[Saved entries]
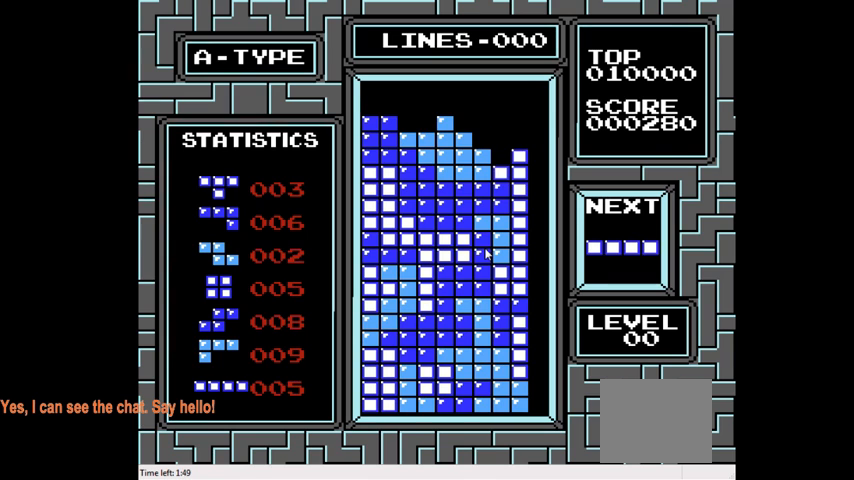
{"buttons": ["CIRCLE", "DPAD_RIGHT"], "right_stick": "center", "events": [[67, "DPAD_DOWN", "up"], [167, "DPAD_RIGHT", "down"], [500, "CIRCLE", "down"]]}
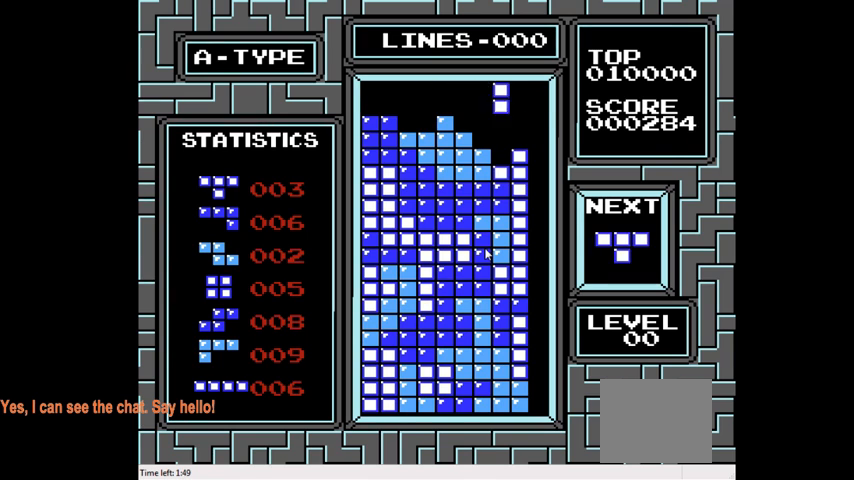
{"buttons": ["DPAD_DOWN"], "right_stick": "center", "events": [[167, "CIRCLE", "up"], [233, "DPAD_RIGHT", "up"], [367, "DPAD_DOWN", "down"]]}
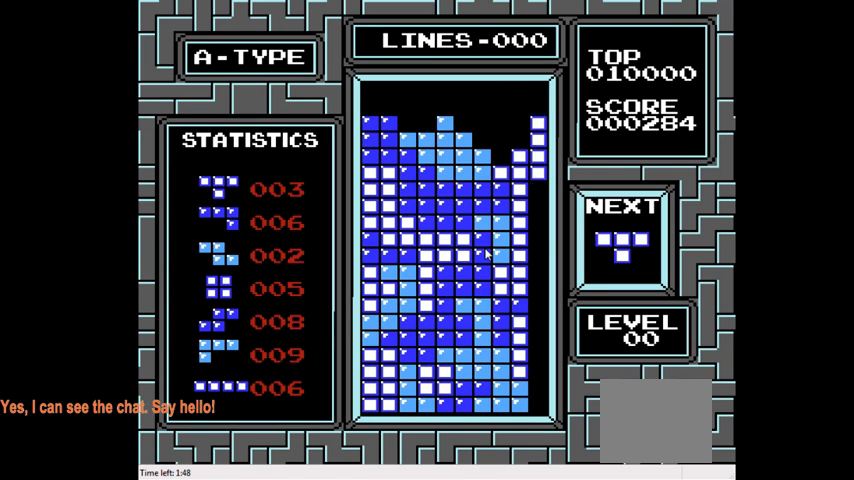
{"buttons": ["DPAD_DOWN"], "right_stick": "center", "events": []}
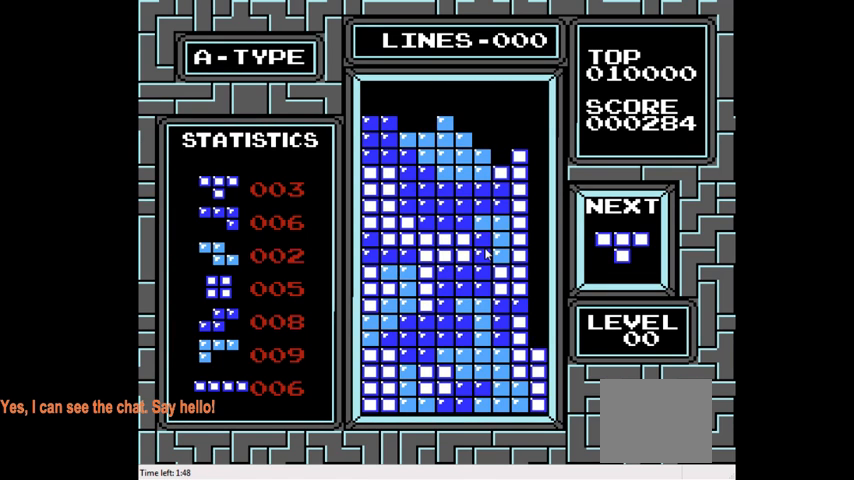
{"buttons": ["DPAD_RIGHT"], "right_stick": "center", "events": [[233, "DPAD_DOWN", "up"], [400, "DPAD_RIGHT", "down"]]}
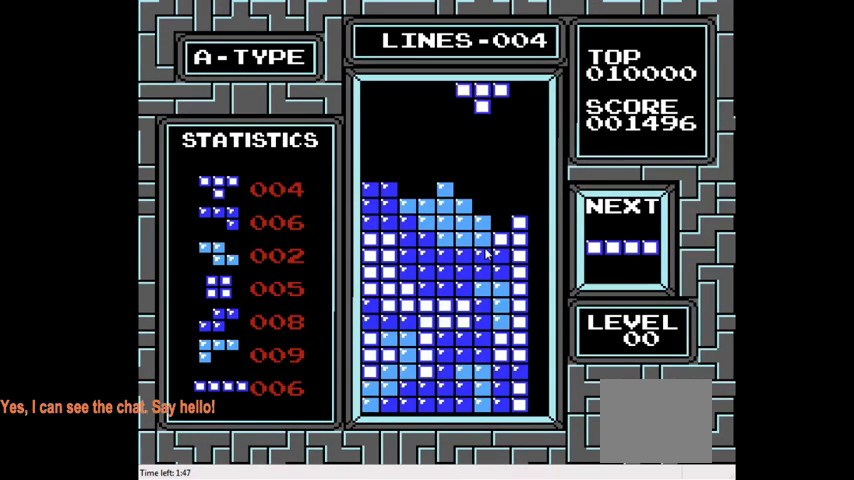
{"buttons": ["DPAD_LEFT"], "right_stick": "center", "events": [[233, "DPAD_RIGHT", "up"], [467, "DPAD_LEFT", "down"]]}
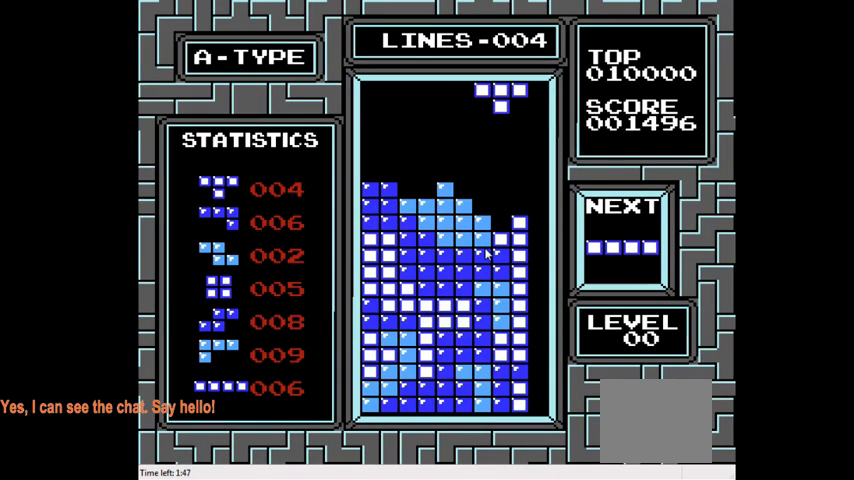
{"buttons": ["DPAD_DOWN"], "right_stick": "center", "events": [[67, "DPAD_LEFT", "up"], [200, "DPAD_DOWN", "down"]]}
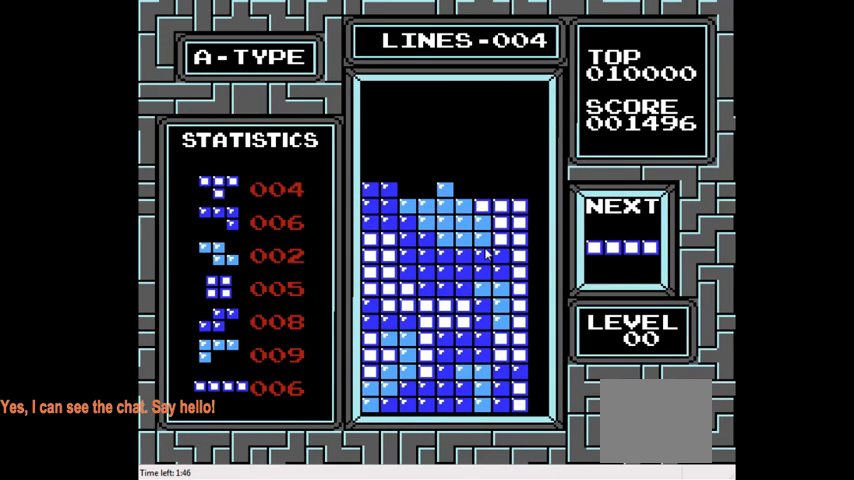
{"buttons": [], "right_stick": "center", "events": [[100, "DPAD_DOWN", "up"], [367, "DPAD_LEFT", "down"], [500, "DPAD_LEFT", "up"]]}
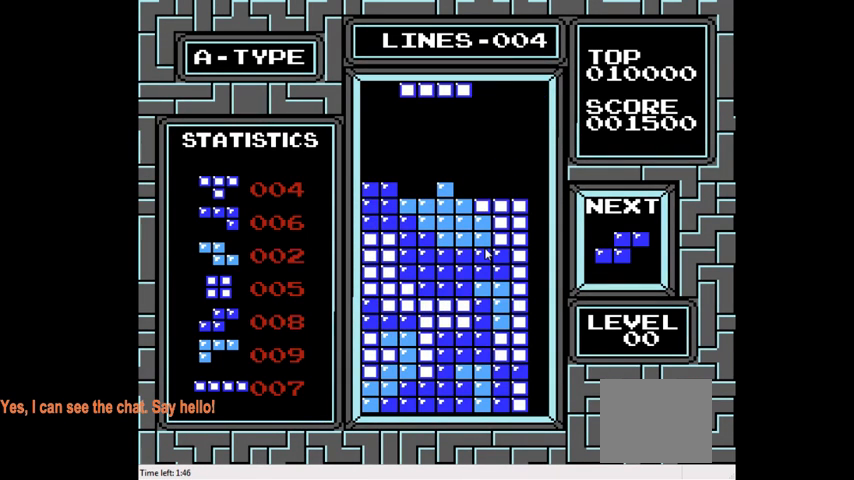
{"buttons": [], "right_stick": "center", "events": []}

- [What is being asked]
Among the records, find each line where the word "CIRCLE" occurs, and copy it.

- [Finished task]
{"buttons": ["CIRCLE", "DPAD_RIGHT"], "right_stick": "center", "events": [[67, "DPAD_DOWN", "up"], [167, "DPAD_RIGHT", "down"], [500, "CIRCLE", "down"]]}
{"buttons": ["DPAD_DOWN"], "right_stick": "center", "events": [[167, "CIRCLE", "up"], [233, "DPAD_RIGHT", "up"], [367, "DPAD_DOWN", "down"]]}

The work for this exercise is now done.